» Job item: Only one stretch of the records below is wanted: the lines from the one holding "(wire (pts (xy 82.55 60.96)" through the one holding "57.15 0) (fields_autoplaced)". Return it exactly, both ends included.

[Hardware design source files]
....

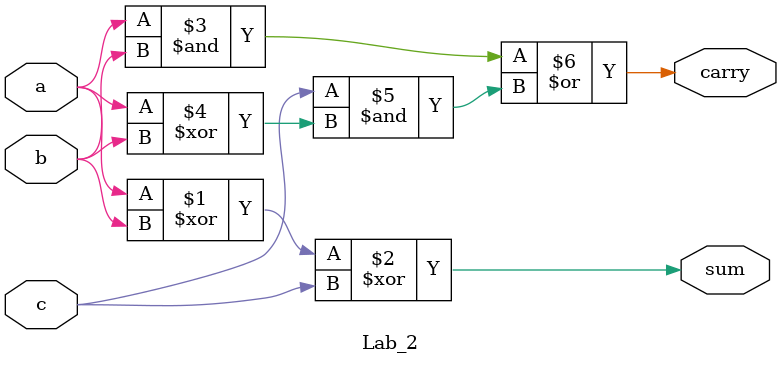
<source format=sv>
module Lab_2(
    input logic a,
    input logic b,
    input logic c,
    output logic sum,
    output logic carry
);

    assign sum = (a ^ b) ^ c;
    assign carry = (a & b) | (c & (a ^ b));

endmodule


</source>
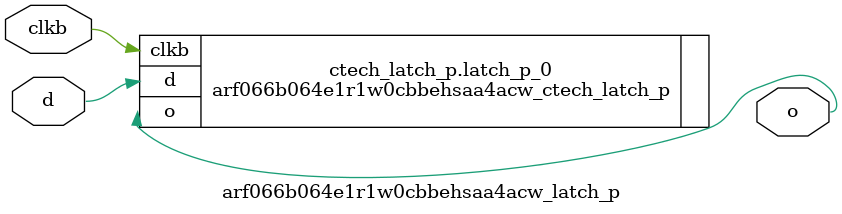
<source format=sv>

`ifndef ARF066B064E1R1W0CBBEHSAA4ACW_LATCH_P_SV
`define ARF066B064E1R1W0CBBEHSAA4ACW_LATCH_P_SV

module arf066b064e1r1w0cbbehsaa4acw_latch_p #
(
  parameter CTECH = 1
)
(
  output logic o,
  input  logic d,
  input  logic clkb
);

  if (CTECH == 1) begin: ctech_latch_p
    arf066b064e1r1w0cbbehsaa4acw_ctech_latch_p latch_p_0 (.o(o),.d(d),.clkb(clkb));
  end
  else begin
    always_latch begin
      if (~clkb) begin
        o <= d;
      end
    end
  end

endmodule // arf066b064e1r1w0cbbehsaa4acw_latch_p

`endif // ARF066B064E1R1W0CBBEHSAA4ACW_LATCH_P_SV
</source>
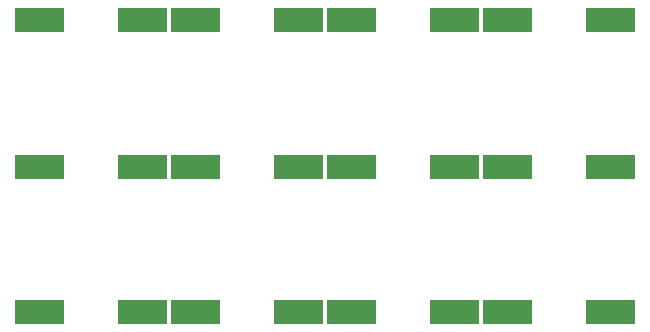
<source format=gbr>
G04 start of page 14 for group -4014 idx -4014 *
G04 Title: fet12v2, bottompaste *
G04 Creator: pcb 20140316 *
G04 CreationDate: Wed 13 Jun 2018 07:35:06 AM GMT UTC *
G04 For: brian *
G04 Format: Gerber/RS-274X *
G04 PCB-Dimensions (mil): 6000.00 5000.00 *
G04 PCB-Coordinate-Origin: lower left *
%MOIN*%
%FSLAX25Y25*%
%LNBOTTOMPASTE*%
%ADD158R,0.0787X0.0787*%
G54D158*X178240Y70000D02*X186508D01*
X212492D02*X220760D01*
X56492D02*X64760D01*
X22240D02*X30508D01*
X74240D02*X82508D01*
X108492D02*X116760D01*
X56492Y167500D02*X64760D01*
X22240D02*X30508D01*
X160492Y118500D02*X168760D01*
X126240D02*X134508D01*
X74240D02*X82508D01*
X108492D02*X116760D01*
X178240D02*X186508D01*
X212492D02*X220760D01*
X160492Y70000D02*X168760D01*
X126240D02*X134508D01*
X56492Y118500D02*X64760D01*
X22240D02*X30508D01*
X178240Y167500D02*X186508D01*
X212492D02*X220760D01*
X160492D02*X168760D01*
X126240D02*X134508D01*
X74240D02*X82508D01*
X108492D02*X116760D01*
M02*

</source>
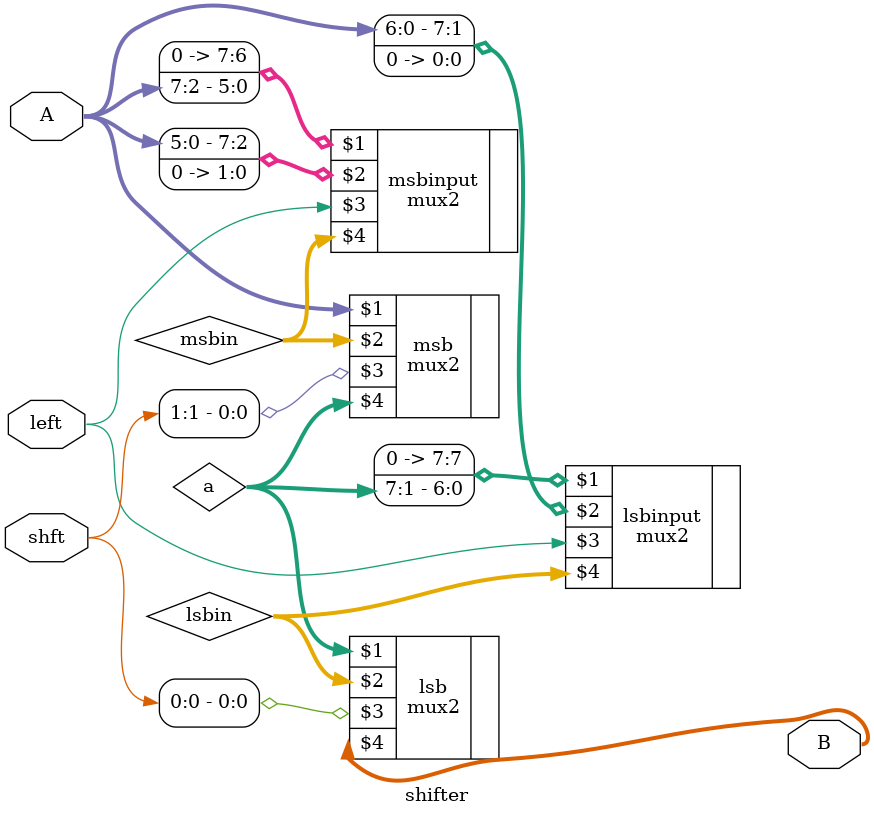
<source format=sv>
`ifndef SHFT
`define SHFT
`include "mux2.sv"
module shifter
  (
   input  logic [7:0] A,
   input logic [1:0] shft,
   input logic left, 
    output logic [7:0] B
);
   logic [7:0] a, msbin, lsbin;
   mux2 #(8) msbinput({2'b00,A[7:2]},{A[5:0],2'b00},left,msbin);
   mux2 #(8) msb(A,msbin,shft[1],a);
   mux2 #(8) lsbinput({1'b0,a[7:1]},{A[6:0],1'b0},left,lsbin);
   mux2 #(8) lsb(a,lsbin,shft[0],B);

endmodule

`endif // MUX2
</source>
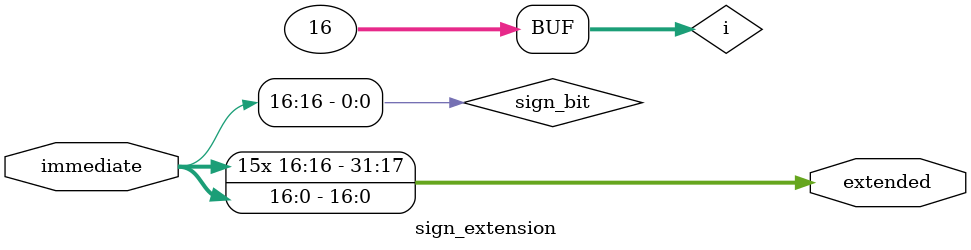
<source format=v>
module sign_extension(extended, immediate);
	output reg [31:0] extended;
	input [16:0] immediate;
	
	wire sign_bit;
	integer i;
	
	assign sign_bit = immediate[16];
	
	always @(*) begin
		extended[16:0] <= immediate;
	
		for (i = 31; i >= 17; i = i - 1) begin : sign_series
			extended[i] <= sign_bit;
		end
	end
endmodule
</source>
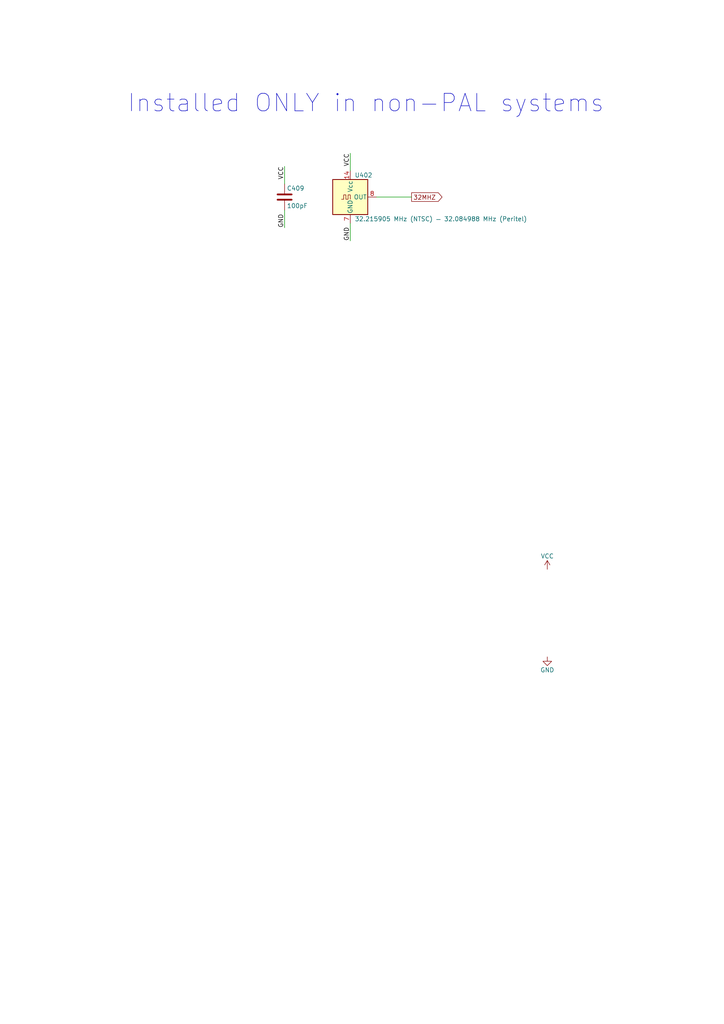
<source format=kicad_sch>
(kicad_sch (version 20211123) (generator eeschema)

  (uuid 4dfbe524-132d-43d4-8ae0-9aa2f72df70b)

  (paper "A4" portrait)

  (title_block
    (title "ReSTe mignon")
    (date "2022-07-13")
    (rev "mk0-0.1")
    (company "David SPORN")
    (comment 2 "original repository : https://github.com/sporniket/reste-mignon")
    (comment 4 "A remake of the Atari STe with some fixes applied and a target size of 25×18cm (B5)")
  )

  


  (wire (pts (xy 109.22 57.15) (xy 119.38 57.15))
    (stroke (width 0) (type default) (color 0 0 0 0))
    (uuid 190829cf-8172-400f-bba0-21761cc942eb)
  )
  (wire (pts (xy 101.6 64.77) (xy 101.6 69.85))
    (stroke (width 0) (type default) (color 0 0 0 0))
    (uuid 510813ff-4301-4d7b-b640-805049ac6194)
  )
  (wire (pts (xy 82.55 60.96) (xy 82.55 66.04))
    (stroke (width 0) (type default) (color 0 0 0 0))
    (uuid 52fe3400-bf18-4fe5-aa6e-2be779b65697)
  )
  (wire (pts (xy 101.6 44.45) (xy 101.6 49.53))
    (stroke (width 0) (type default) (color 0 0 0 0))
    (uuid 7112d2ae-7915-4f1a-aae6-e71244f669d8)
  )
  (wire (pts (xy 82.55 48.26) (xy 82.55 53.34))
    (stroke (width 0) (type default) (color 0 0 0 0))
    (uuid 7ab8aff0-29e4-4be7-af1f-6a97b7752e20)
  )

  (text "Installed ONLY in non-PAL systems" (at 36.83 33.02 0)
    (effects (font (size 5.08 5.08)) (justify left bottom))
    (uuid 6b1d6bcd-1928-474b-8dbd-6dab746597ca)
  )

  (label "GND" (at 101.6 69.85 90)
    (effects (font (size 1.27 1.27)) (justify left bottom))
    (uuid 226748a0-9c54-4438-a724-741c7846a7bf)
  )
  (label "VCC" (at 82.55 48.26 270)
    (effects (font (size 1.27 1.27)) (justify right bottom))
    (uuid 28aab436-a04a-4f1d-a887-4f09513fdc8a)
  )
  (label "GND" (at 82.55 66.04 90)
    (effects (font (size 1.27 1.27)) (justify left bottom))
    (uuid 45b2cd71-50dd-4f61-80ce-9a5382fe6dd4)
  )
  (label "VCC" (at 101.6 44.45 270)
    (effects (font (size 1.27 1.27)) (justify right bottom))
    (uuid a56d1fde-b4ad-42de-a848-9c94bc0cbe09)
  )

  (global_label "32MHZ" (shape output) (at 119.38 57.15 0) (fields_autoplaced)
    (effects (font (size 1.27 1.27)) (justify left))
    (uuid 481d8c49-260f-40f8-9d7a-177fecb9140f)
    (property "Intersheet References" "${INTERSHEET_REFS}" (id 0) (at 0 0 0)
      (effects (font (size 1.27 1.27)) hide)
    )
  )

  (symbol (lib_id "Oscillator:ACO-xxxMHz") (at 101.6 57.15 0) (unit 1)
    (in_bom yes) (on_board yes)
    (uuid 00000000-0000-0000-0000-000060a1fe48)
    (property "Reference" "U402" (id 0) (at 102.87 50.8 0)
      (effects (font (size 1.27 1.27)) (justify left))
    )
    (property "Value" "32.215905 MHz (NTSC) — 32.084988 MHz (Peritel)" (id 1) (at 102.87 63.5 0)
      (effects (font (size 1.27 1.27)) (justify left))
    )
    (property "Footprint" "Oscillator:Oscillator_DIP-14" (id 2) (at 113.03 66.04 0)
      (effects (font (size 1.27 1.27)) hide)
    )
    (property "Datasheet" "http://www.conwin.com/datasheets/cx/cx030.pdf" (id 3) (at 99.06 57.15 0)
      (effects (font (size 1.27 1.27)) hide)
    )
    (pin "1" (uuid b55ed61c-c043-4739-8f52-4b26516440bb))
    (pin "14" (uuid 46b078b7-e653-4215-a847-f1dceee41aef))
    (pin "7" (uuid 2a8acd70-d504-451b-a49e-d6f1c92df495))
    (pin "8" (uuid 84f2774f-96a7-4a05-9052-98642af45cb1))
  )

  (symbol (lib_id "Device:C") (at 82.55 57.15 0) (unit 1)
    (in_bom yes) (on_board yes)
    (uuid 00000000-0000-0000-0000-000060a206d1)
    (property "Reference" "C409" (id 0) (at 83.185 54.61 0)
      (effects (font (size 1.27 1.27)) (justify left))
    )
    (property "Value" "100pF" (id 1) (at 83.185 59.69 0)
      (effects (font (size 1.27 1.27)) (justify left))
    )
    (property "Footprint" "Capacitor_SMD:C_1206_3216Metric_Pad1.33x1.80mm_HandSolder" (id 2) (at 83.5152 60.96 0)
      (effects (font (size 1.27 1.27)) hide)
    )
    (property "Datasheet" "~" (id 3) (at 82.55 57.15 0)
      (effects (font (size 1.27 1.27)) hide)
    )
    (pin "1" (uuid 689f83b3-a6fa-4519-bd19-ce186a717680))
    (pin "2" (uuid d35de69a-dc3f-4d4d-990b-eb1d7d7b872a))
  )

  (symbol (lib_id "power:GND") (at 158.75 190.5 0) (unit 1)
    (in_bom yes) (on_board yes)
    (uuid 125bd936-c9a2-4049-abed-a83a54e59c92)
    (property "Reference" "#PWR?" (id 0) (at 158.75 196.85 0)
      (effects (font (size 1.27 1.27)) hide)
    )
    (property "Value" "GND" (id 1) (at 158.75 194.31 0))
    (property "Footprint" "" (id 2) (at 158.75 190.5 0)
      (effects (font (size 1.27 1.27)) hide)
    )
    (property "Datasheet" "" (id 3) (at 158.75 190.5 0)
      (effects (font (size 1.27 1.27)) hide)
    )
    (pin "1" (uuid 7b29d64e-e731-45e3-8009-77ace610c441))
  )

  (symbol (lib_id "power:VCC") (at 158.75 165.1 0) (unit 1)
    (in_bom yes) (on_board yes)
    (uuid 1b7cf190-3bb1-4a8a-a236-1f33186b6162)
    (property "Reference" "#PWR?" (id 0) (at 158.75 168.91 0)
      (effects (font (size 1.27 1.27)) hide)
    )
    (property "Value" "VCC" (id 1) (at 158.75 161.29 0))
    (property "Footprint" "" (id 2) (at 158.75 165.1 0)
      (effects (font (size 1.27 1.27)) hide)
    )
    (property "Datasheet" "" (id 3) (at 158.75 165.1 0)
      (effects (font (size 1.27 1.27)) hide)
    )
    (pin "1" (uuid e0d067c4-3683-4f5c-9f8a-c6f68279209c))
  )
)

</source>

....

» Answer box:
  (wire (pts (xy 82.55 60.96) (xy 82.55 66.04))
    (stroke (width 0) (type default) (color 0 0 0 0))
    (uuid 52fe3400-bf18-4fe5-aa6e-2be779b65697)
  )
  (wire (pts (xy 101.6 44.45) (xy 101.6 49.53))
    (stroke (width 0) (type default) (color 0 0 0 0))
    (uuid 7112d2ae-7915-4f1a-aae6-e71244f669d8)
  )
  (wire (pts (xy 82.55 48.26) (xy 82.55 53.34))
    (stroke (width 0) (type default) (color 0 0 0 0))
    (uuid 7ab8aff0-29e4-4be7-af1f-6a97b7752e20)
  )

  (text "Installed ONLY in non-PAL systems" (at 36.83 33.02 0)
    (effects (font (size 5.08 5.08)) (justify left bottom))
    (uuid 6b1d6bcd-1928-474b-8dbd-6dab746597ca)
  )

  (label "GND" (at 101.6 69.85 90)
    (effects (font (size 1.27 1.27)) (justify left bottom))
    (uuid 226748a0-9c54-4438-a724-741c7846a7bf)
  )
  (label "VCC" (at 82.55 48.26 270)
    (effects (font (size 1.27 1.27)) (justify right bottom))
    (uuid 28aab436-a04a-4f1d-a887-4f09513fdc8a)
  )
  (label "GND" (at 82.55 66.04 90)
    (effects (font (size 1.27 1.27)) (justify left bottom))
    (uuid 45b2cd71-50dd-4f61-80ce-9a5382fe6dd4)
  )
  (label "VCC" (at 101.6 44.45 270)
    (effects (font (size 1.27 1.27)) (justify right bottom))
    (uuid a56d1fde-b4ad-42de-a848-9c94bc0cbe09)
  )

  (global_label "32MHZ" (shape output) (at 119.38 57.15 0) (fields_autoplaced)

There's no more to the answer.